North Charleston Police Chief Eddie Driggers rebuffed a showdown meeting with the Charleston Area Justice Ministry, which wants him to come to its big April 18 assembly and address his department's controversial policy of making frequent minor traffic stops that CAJM says are discriminatory against blacks.
Fifty-one CAJM leaders met with Driggers last Tuesday, but the group's Facebook page says the chief "refused" its long-standing invitation to come to its annual Nehemiah Action Assembly, where local public officials say what their jurisdictions will do to eliminate racial bias that is flagged by the Ministry.
This is what CAJM said about its meeting with Driggers, which included Mayor R. Keith Summey and other governmental officials:
"We...laid out the data and research and asked Chief Driggers to publicly lead our community in addressing racial discrimination and community distrust by being at the Nehemiah Action on April 18th. He refused.

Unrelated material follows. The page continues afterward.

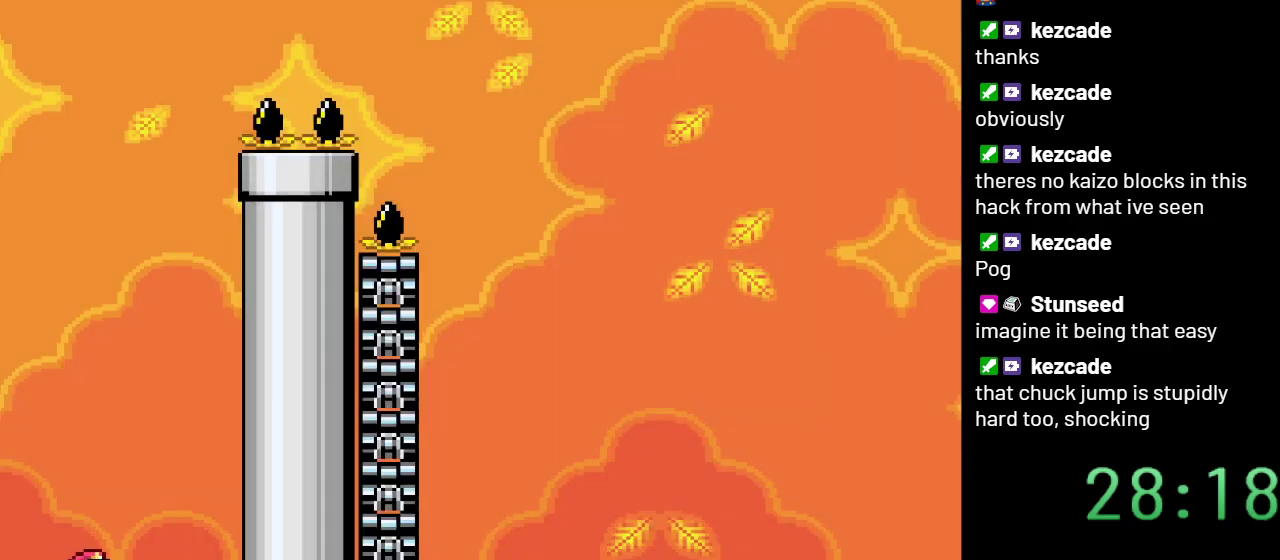
{"buttons": ["B", "Y", "DPAD_LEFT"], "events": [[333, "B", "down"], [383, "DPAD_RIGHT", "up"], [467, "DPAD_LEFT", "down"]]}
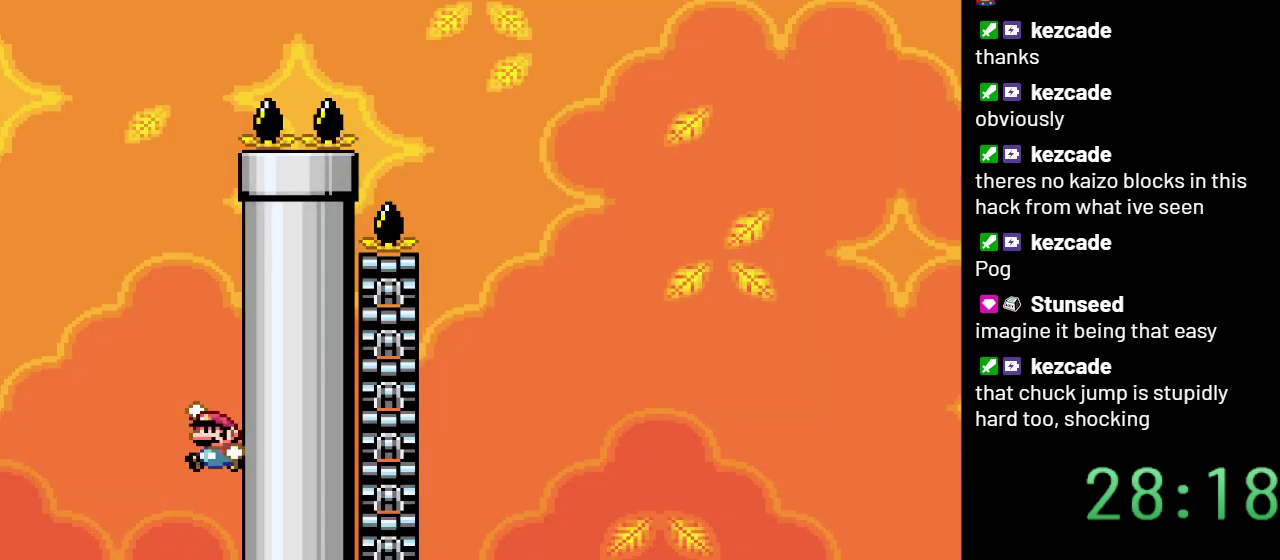
{"buttons": ["B", "Y"], "events": [[483, "DPAD_LEFT", "up"]]}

"It is unacceptable for a public servant to refuse to meet with 2,300 members of his community. We said that it was our expectation that he would reconsider and commit to attend and made clear our commitment to him to follow-up."
Driggers did attend a previous assembly that led to a substantial reduction in the arrests of students for disruptive behavior at North Charleston High and other city schools, CAJM says.
Charleston Mayor John Tecklenburg has told CAJM he would come to the April 18 event. He is likely to report on what Charleston is prepared to do to earmark upwards of 25% of jobless workers for the city government's construction projects. CAJM is also targeting the City of Charleston for its practice of minor traffic stops, so that issue is likely to come up as well.
CAJM is on target to bring upwards of 2,300 people to the assembly, which is the keystone of its "direct-action" strategy to prompt local jurisdictions to end racial disparities that the Ministry says hit poor blacks the hardest. The assembly will be held at Mount Moriah Missionary Baptist Church in North Charleston, one of the 30 congregations that are members of CAJM and that represent 30,000 worshippers of all faiths.
On minor traffic stops, CAJM says North Charleston "leads the state." with over 67% of motorists who are pulled over being black, even though the black population of the city is only 45%. The stops are for infractions like a taillight that doesn't work.
Two days after Driggers said no to coming to CAJM's April 18 assembly, a leader of the group from North Charleston's Charity Missionary Baptist Church , Jamilah Frazier, told a session of the North Charleston City Council that the so-called "investigatory" traffic stops have no significant effect on lowering the rate of serious crime, and that they could be replaced by alternative "best practices" that other jurisdictions use to prevent felonies.
Frazier, addressing Police Chief Driggers' no to coming to her organization's assembly, said:
"We expect him to be there and we look forward to meeting with each of you to show the urgency of the problem and [that] best practices, if implemented, will build community trust in our police department."
North Charleston resident Walter L. Scott, a 50-year-old father of four, was shot to death by a North Charleston police officer on April 4, 2015, during an altercation that ensued after the officer stopped Scott for a defective taillight.
The case attracted international attention when a bystander's video of the event showed the officer, Michael T. Slager, 31 at the time, methodically firing a series of shots at unarmed Scott as he ran from the scene. "I was sickened by what I saw" in the video, Police Chief Driggers said at the time. Slager was subsequently indicted for murder and is awaiting trial.
The Scott family accepted a $6.5 million settlement from the City of North Charleston that ended all civil litigation.